Remix.run Logo
coin 6 hours ago

"it's too hard" should never be an excuse to break the law

jrowen 5 hours ago | parent [-]

The argument is that "our customers expect this behavior because everyone else does it." Not that they tried to change it and failed.

scoofy 5 hours ago | parent [-]

This is as unacceptable as telling people in wheelchairs “you don’t matter, our other customers prefer a bathroom you can’t fit in.”

jrowen 5 hours ago | parent [-]

Well, there are a lot of non-ADA-compliant bathrooms out there, for one reason or another. But that's up to inspectors to enforce. If they're letting it slide in human-built businesses then AI-built businesses will hew to that.

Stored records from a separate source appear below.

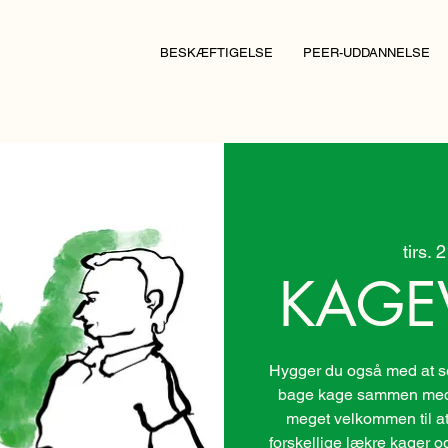
BESKÆFTIGELSE
PEER-UDDANNELSE
tirs. 
KAGE
Hygger du også med at se 
bage kage sammen med 
meget velkommen til at
forskellige lækre kager o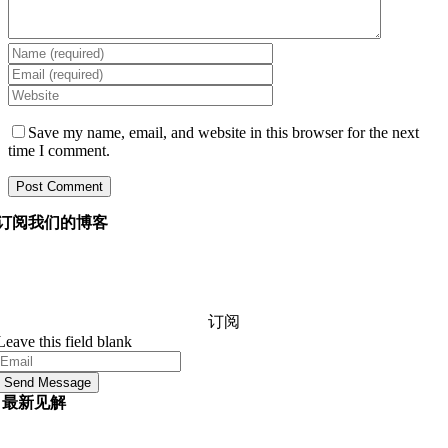
Save my name, email, and website in this browser for the next
time I comment.
订阅我们的博客
询问我们的经理您想知道的有关软件开发的任何信息，他
们将在 24 小时内回答您的问题。 它是免费的和承诺。
订阅
Leave this field blank
Send Message
最新见解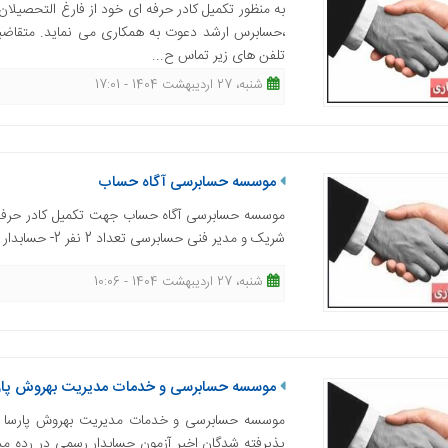
به منظور تکمیل کادر حرفه ای خود از فارغ التحصی
،حسابرس ارشد دعوت به همکاری می نماید. متقاضیان
تلفن های زیر تماس ح...
شنبه، 27 اردیبهشت 1404 - 17:01
موسسه حسابرسی آگاه حساب
شریک و مدیر فنی حسابرسی تعداد 2 نفر 2- حسابدار رسمی به عنوان مدیر کنترل کیفیت تعداد یک نفر (تمام وقت یا پاره وقت) ...
شنبه، 27 اردیبهشت 1404 - 10:06
موسسه حسابرسی و خدمات مدیریت بهروش پار
موسسه حسابرسی و خدمات مدیریت بهروش پارسا (حس
پذیرفته شدگان اخیر آزمون حسابدار رسمی در رده 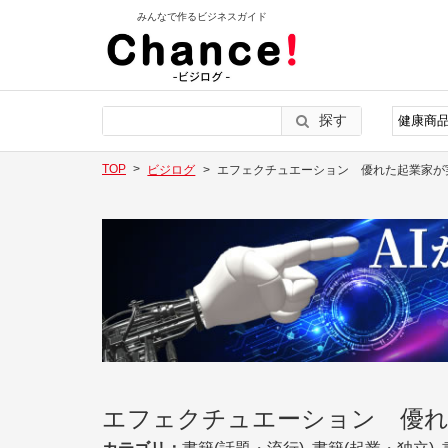
みんなで作るビジネスガイド
探す
TOP
ビジログ
エフェクチュエーション 優れた起業家が
エフェクチュエーション 優れ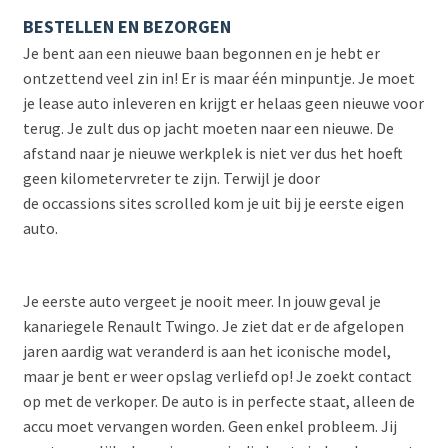
BESTELLEN EN BEZORGEN
Je bent aan een nieuwe baan begonnen en je hebt er
ontzettend veel zin in! Er is maar één minpuntje. Je moet
je lease auto inleveren en krijgt er helaas geen nieuwe voor
terug. Je zult dus op jacht moeten naar een nieuwe. De
afstand naar je nieuwe werkplek is niet ver dus het hoeft
geen kilometervreter te zijn. Terwijl je door
de occassions sites scrolled kom je uit bij je eerste eigen
auto.
Je eerste auto vergeet je nooit meer. In jouw geval je
kanariegele Renault Twingo. Je ziet dat er de afgelopen
jaren aardig wat veranderd is aan het iconische model,
maar je bent er weer opslag verliefd op! Je zoekt contact
op met de verkoper. De auto is in perfecte staat, alleen de
accu moet vervangen worden. Geen enkel probleem. Jij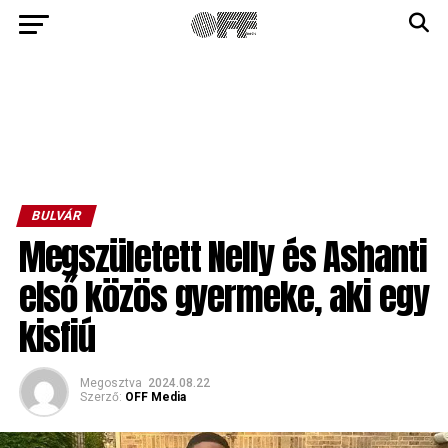
BULVÁR
Megszületett Nelly és Ashanti
első közös gyermeke, aki egy
kisfiú
Megosztva
2024.08.22
Szerző:
OFF Media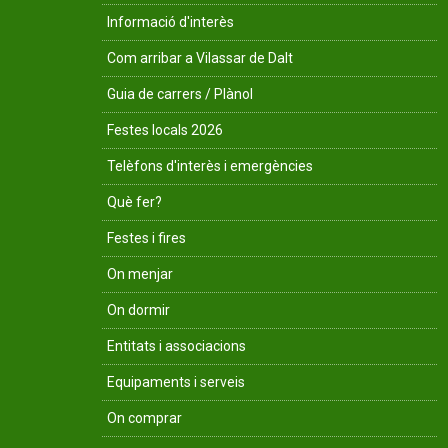
Informació d'interès
Com arribar a Vilassar de Dalt
Guia de carrers / Plànol
Festes locals 2026
Telèfons d'interès i emergències
Què fer?
Festes i fires
On menjar
On dormir
Entitats i associacions
Equipaments i serveis
On comprar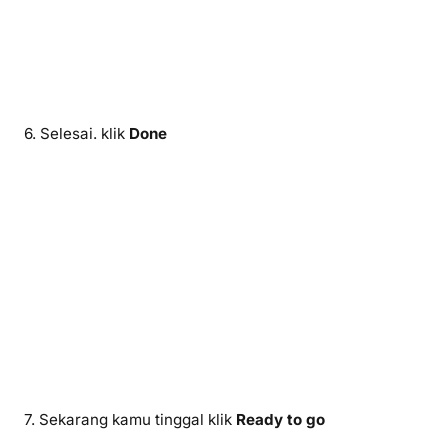
6. Selesai. klik
Done
7. Sekarang kamu tinggal klik
Ready to go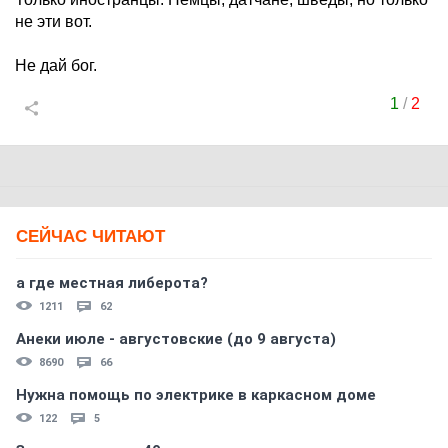
не эти вот.
Не дай бог.
1
/
2
СЕЙЧАС ЧИТАЮТ
а где местная либерота?
1211
62
Анеки июле - августовские (до 9 августа)
8690
66
Нужна помощь по электрике в каркасном доме
122
5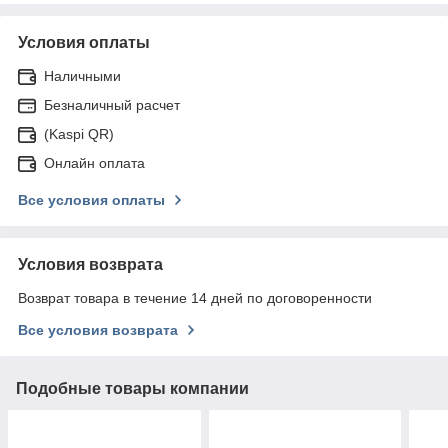
Условия оплаты
Наличными
Безналичный расчет
(Kaspi QR)
Онлайн оплата
Все условия оплаты
Условия возврата
Возврат товара в течение 14 дней по договоренности
Все условия возврата
Подобные товары компании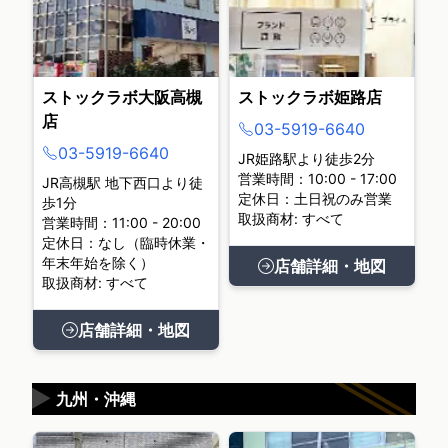
ストックラボ大阪高槻
ストックラボ姫路店
店
03-5919-6640
03-5919-6640
JR姫路駅より徒歩2分
営業時間：10:00 - 17:00
JR高槻駅 地下西口より徒
定休日：土日祝のみ営業
歩1分
取扱商材: すべて
営業時間：11:00 - 20:00
定休日：なし（臨時休業・
年末年始を除く）
店舗詳細・地図
取扱商材: すべて
店舗詳細・地図
▶
九州・沖縄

It's also a lot different with a permanent installation that is verified once than this kind of tragedy-of-the-commons temporary minor abuse of public space.

scoofy 5 hours ago | parent [-]

The ADA is enforced by lawsuits — not inspectors — exactly because businesses can’t be trusted to follow the rules that most of their customers don’t like.

jrowen 4 hours ago | parent | next [-]

I mean, if it comes to a lawsuit, sure, but the system is designed so that permitting and inspectors catch most of it. If you're trying to build your bathroom under the radar without a permit that's an entirely different analogy.

But either way, it is the responsibility of the regulatory body to enforce. As other people have noted, this is not a Waymo problem, they're just following the status quo.

scoofy 4 hours ago | parent [-]

Again… it most definitely is a Waymo problem.

Exactly the case with the ADA. Since GOOGL is responsible for Waymo behavior, they will be liable in a class action suit where they willfully violated the law, putting others in danger, in selling their product.

There is not any way around it. You can avoid this issue like Lyft does, by having divers make that decision and by them being not worth suing, but GOOGL is worth suing, and you can’t intentionally violate the law and put folks in danger without it giving you massive amounts of liability.

jrowen an hour ago | parent [-]

Maybe, or, as we saw with ridesharing already, maybe they will change the laws. When push comes to shove, I don't believe there is enough will to overturn current practices to preserve the sanctity of the bike lane at the expense of car traffic.

knollimar 4 hours ago | parent | prev [-]

huh? I work in construction (electrical drafter) and I've been called out for my installs not being ADA (after the designer gave me a non-ADA compliant design).